Steven Mackey has undergone a metamorphosis throughout his 66-plus years, from baby-boomer rock ’n’ roll electric guitarist to a professorship at Princeton (he was even chair of the music department for a time). Mackey seems to pose as a casually dressed eternal rebel, but his long-standing Ivy League credentials make him a pillar of the musical establishment, with access to commissions from major orchestras, including the Los Angeles Philharmonic, which has performed a lot of his work over the decades.
He’s done some interesting mergers of diverse musical idioms in the past, with 1995’s Deal a particularly successful fusion of jazz, rock, and avant-garde classical — kind of a boomer twist on the third stream idea. Here, though, in a coupling of two large-scale compositions on a recording from the Canary Classics label — a violin concerto, Beautiful Passing (2008), and a five-movement symphony, Mnemosyne’s Pool (2015) — it’s just all-out writing for the resources of a full symphony orchestra with hardly any audible hints of other musical interests. Both were performed by the LA Phil in the 2010s — Beautiful Passing as a West Coast premiere, Mnemosyne’s Pool as a world premiere — while on this recording, David Robertson leads Australia’s Sydney Symphony Orchestra.
Before it had a title, Beautiful Passing was originally supposed to be a rip-roaring tour-de-force for violinist Leila Josefowicz. But the illness and death of Mackey’s mother in 2008 as he was conceiving the piece made him turn it into a memorial of his mom’s serenity as she stoically made arrangements for her passing.
In the concerto’s first half, the serenely lyrical violin is interrupted several times by raucous, irritable orchestral interjections that are supposed to represent the cold, cruel world of doctors, heartless health insurance companies, rigid cable TV corporations that won’t prorate their services, and other features of modern life that we are forced to put up with till death do us part. (The orchestral retorts are, according to an old program note, based on a six-note jingle from a New Jersey Transit ticket machine!) All of this stops for a while as the violin engages in an agonized cadenza, which soon merges into a sort of consensus with the troubled orchestra, eventually settling into a serene coda that fades gently away. Violinist Anthony Marwood negotiates the work’s agonies and acceptances as easily as Josefowicz did at the Los Angeles performance in 2011.

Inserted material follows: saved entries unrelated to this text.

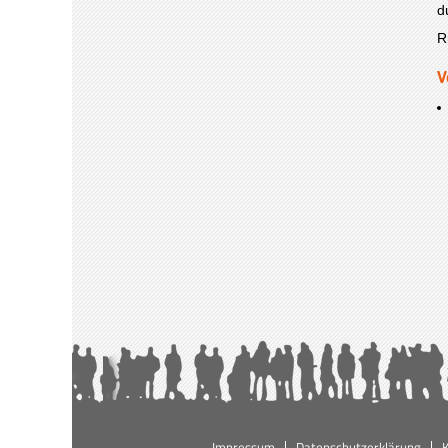
d
R
V
Impressum
Datenschutzerklärung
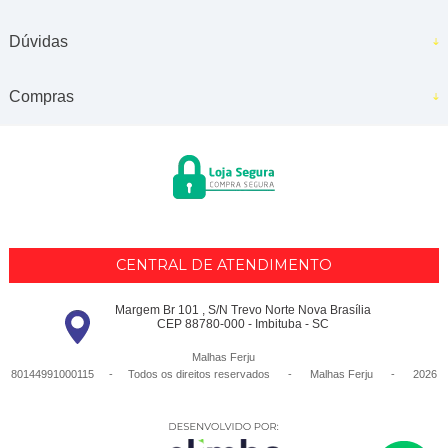
Dúvidas
Compras
CENTRAL DE ATENDIMENTO
Margem Br 101 , S/N Trevo Norte Nova Brasília
CEP 88780-000 - Imbituba - SC
Malhas Ferju
80144991000115 - Todos os direitos reservados
-
Malhas Ferju
-
2026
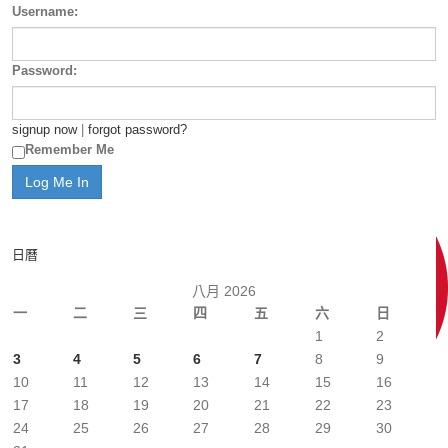
Username:
Password:
signup now
|
forgot password?
Remember Me
日曆
八月 2026
一
二
三
四
五
六
日
1
2
3
4
5
6
7
8
9
10
11
12
13
14
15
16
17
18
19
20
21
22
23
24
25
26
27
28
29
30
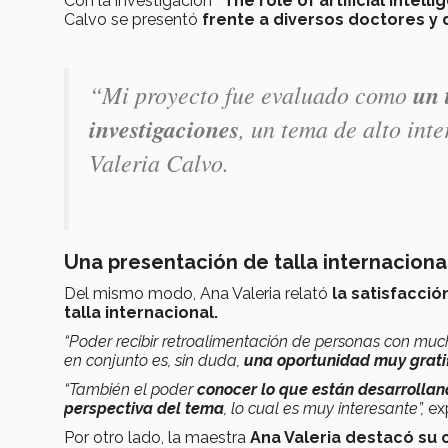
Con la investigación
“The role of artificial inte
Calvo se presentó
frente a diversos doctores y
“Mi proyecto fue evaluado como
un 
investigaciones
, un tema de alto int
Valeria Calvo.
Una presentación de talla internaciona
Del mismo modo, Ana Valeria relató
la satisfacció
talla internacional.
“Poder recibir retroalimentación de personas con muc
en conjunto es, sin duda,
una oportunidad muy grati
“También el poder
conocer lo que están desarrollan
perspectiva del tema
, lo cual es muy interesante”,
exp
Por otro lado, la maestra
Ana Valeria destacó su 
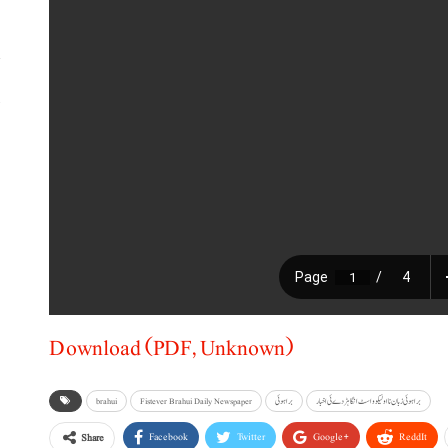
پ
،
Download (PDF, Unknown)
براہوئی زبان نا اولیکو و اسٹ انگا ہڑدے ئی اخبار
براہوئی
Fistever Brahui Daily Newspaper
brahui
Facebook
Twitter
Google+
ReddIt
Share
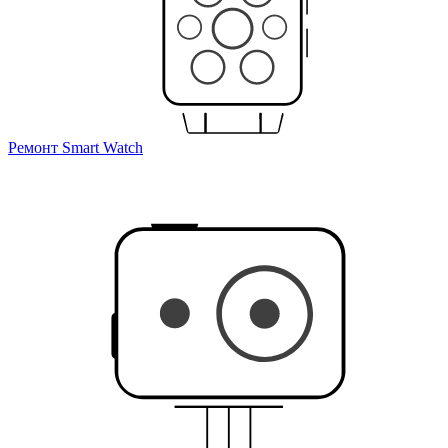
Ремонт Smart Watch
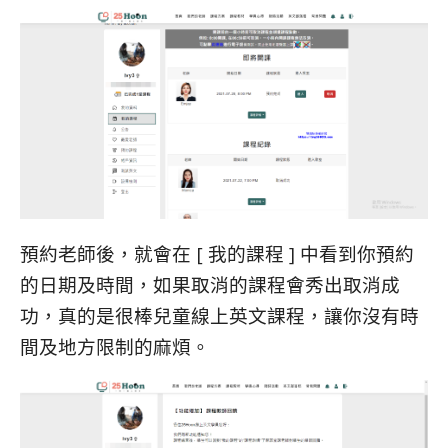
預約老師後，就會在 [ 我的課程 ] 中看到你預約
的日期及時間，如果取消的課程會秀出取消成
功，真的是很棒兒童線上英文課程，讓你沒有時
間及地方限制的麻煩。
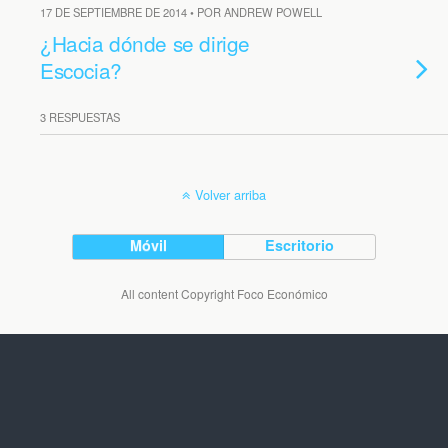
17 DE SEPTIEMBRE DE 2014 • POR ANDREW POWELL
¿Hacia dónde se dirige
Escocia?
3 RESPUESTAS
Volver arriba
Móvil
Escritorio
All content Copyright Foco Económico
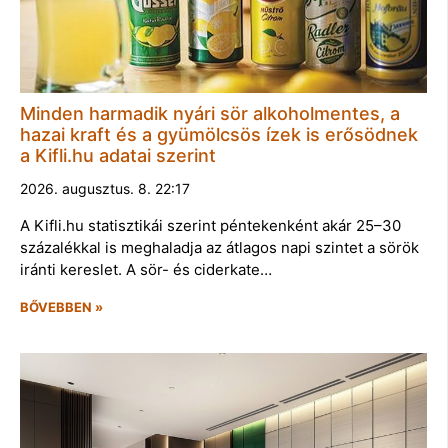
Minden harmadik nyári sör alkoholmentes, a
hazai kraft és a gyümölcsös ízek is erősödnek
a Kifli.hu adatai szerint
2026. augusztus. 8. 22:17
A Kifli.hu statisztikái szerint péntekenként akár 25–30
százalékkal is meghaladja az átlagos napi szintet a sörök
iránti kereslet. A sör- és ciderkate…
BŐVEBBEN »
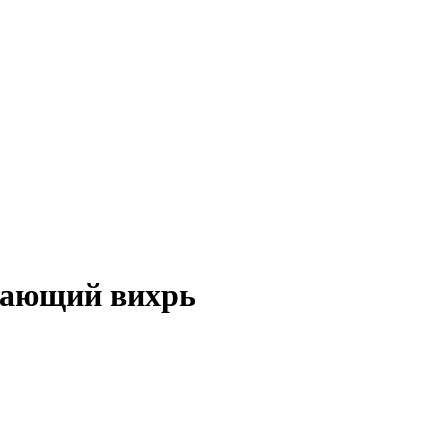
лающий вихрь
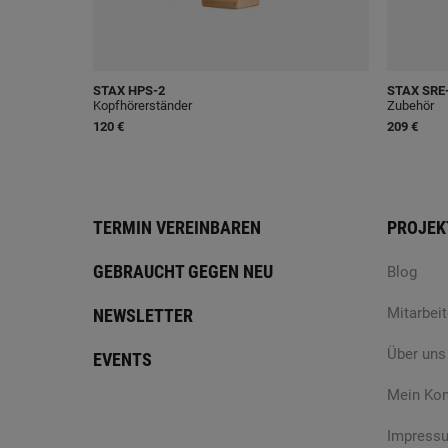
STAX
HPS-2
STAX
SRE
Kopfhörerständer
Zubehör
120 €
209 €
TERMIN VEREINBAREN
PROJEK
GEBRAUCHT GEGEN NEU
Blog
Mitarbeit
NEWSLETTER
Über uns
EVENTS
Mein Ko
Impress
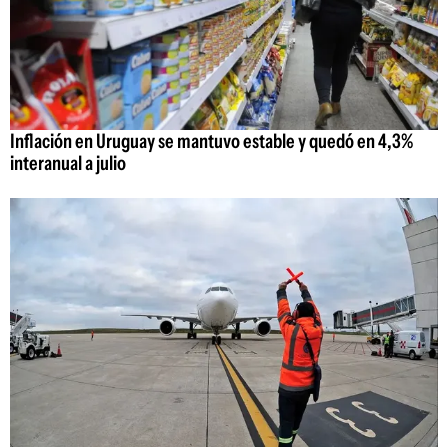
Inflación en Uruguay se mantuvo estable y quedó en 4,3%
interanual a julio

Mnemosyne’s Pool is a reference to the Greek goddess of memory — and how that translates into music, according to Mackey, is that the listener is supposed to absorb awkward leaps from one note to another in the context of a note occurring earlier in the musical line. Even experienced listeners would have to have extraordinary powers of memory — or a printed score — in order to detect where these moments are in this complex, resourcefully orchestrated 43-minute symphonic canvas whose first four movements just stop in midair without coming to real conclusions.
My impressions from the premiere at Disney Hall in May 2015 with Gustavo Dudamel and the LA Phil included the observation “composer runs amok in big symphonic toyshop.” Yet repeated listening to the recording suggests there are some deeper things going on in moments like the haunting colors of the fourth movement, entitled “In Memoriam A.H.S” (Mackey’s father-in-law). As in Beautiful Passing, Mackey saves his most moving ideas for the last movement, fading in a satisfying way into the ether.
Better, then, not to care about how one note follows another. Just immerse yourself in Mackey’s opulently shifting moods, dynamic levels, tonalities, and orchestral colors.